A Rare Look Into Malcolm X’s Prison Years
Thoroughly researched and crisply written, Patrick Parr’s new partial biography of Malcolm X provides the most complete examination yet of Malcolm’s prison years. His evolution behind bars dramatically altered his life and shaped the course of black politics.

Portrait of Malcolm X reading stories about himself in a pile of newspapers, circa 1963. (Three Lions / Hulton Archive / Getty Images)
“Many who today hear me somewhere in person, or on television, or those who read something I’ve said, will think I went to school far beyond the eighth grade,” Malcolm X said in his landmark 1965 The Autobiography of Malcolm X. “This impression,” he said, “is due entirely to my prison studies.”

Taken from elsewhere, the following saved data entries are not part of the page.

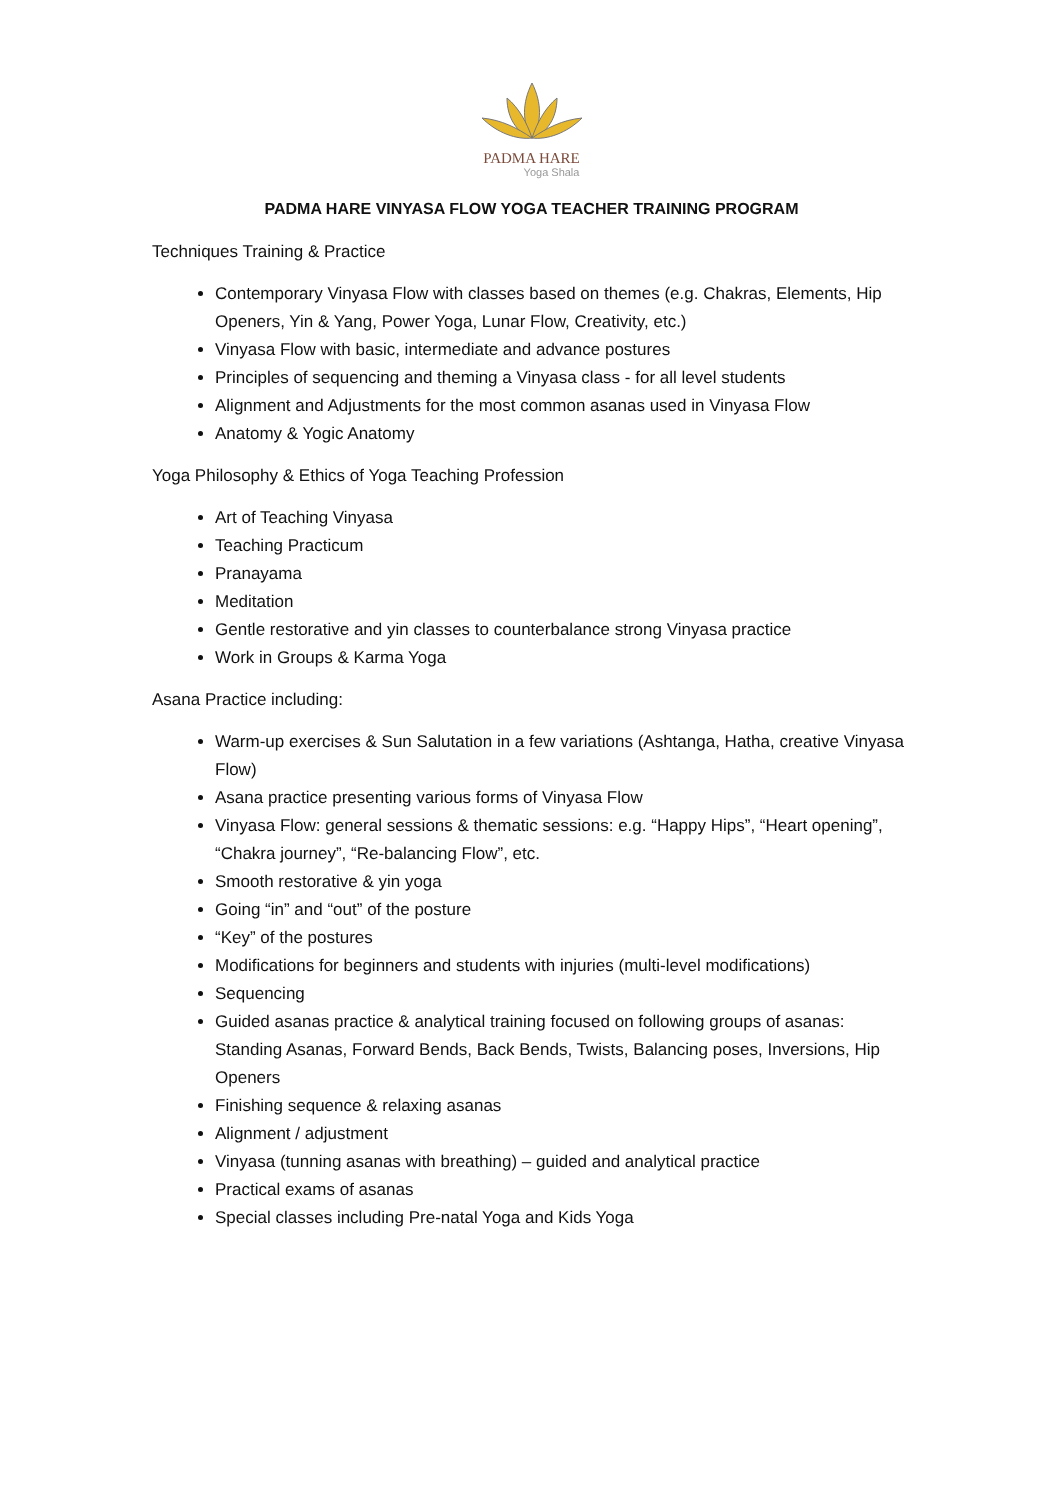PADMA HARE
Yoga Shala
PADMA HARE VINYASA FLOW YOGA TEACHER TRAINING PROGRAM
Techniques Training & Practice
Contemporary Vinyasa Flow with classes based on themes (e.g. Chakras, Elements, Hip Openers, Yin & Yang, Power Yoga, Lunar Flow, Creativity, etc.)
Vinyasa Flow with basic, intermediate and advance postures
Principles of sequencing and theming a Vinyasa class - for all level students
Alignment and Adjustments for the most common asanas used in Vinyasa Flow
Anatomy & Yogic Anatomy
Yoga Philosophy & Ethics of Yoga Teaching Profession
Art of Teaching Vinyasa
Teaching Practicum
Pranayama
Meditation
Gentle restorative and yin classes to counterbalance strong Vinyasa practice
Work in Groups & Karma Yoga
Asana Practice including:
Warm-up exercises & Sun Salutation in a few variations (Ashtanga, Hatha, creative Vinyasa Flow)
Asana practice presenting various forms of Vinyasa Flow
Vinyasa Flow: general sessions & thematic sessions: e.g. “Happy Hips”, “Heart opening”, “Chakra journey”, “Re-balancing Flow”, etc.
Smooth restorative & yin yoga
Going “in” and “out” of the posture
“Key” of the postures
Modifications for beginners and students with injuries (multi-level modifications)
Sequencing
Guided asanas practice & analytical training focused on following groups of asanas: Standing Asanas, Forward Bends, Back Bends, Twists, Balancing poses, Inversions, Hip Openers
Finishing sequence & relaxing asanas
Alignment / adjustment
Vinyasa (tunning asanas with breathing) – guided and analytical practice
Practical exams of asanas
Special classes including Pre-natal Yoga and Kids Yoga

Malcolm Little dropped out of high school in the Boston area at age fifteen before completing ninth grade. Known on the streets as “Detroit Red,” he pursued sundry hustles. In late 1946, he was caught for a string of home burglaries in Roxbury, Massachusetts, and received an eight-to-ten-year prison sentence. When he was released on parole in 1952, he was Malcolm X.
If the storyline seems familiar, that is because it has been well told, first by Malcolm (with Alex Haley), later by filmmaker Spike Lee, and more recently by the Pulitzer Prize–winning biographers Manning Marable and Les and Tamara Payne.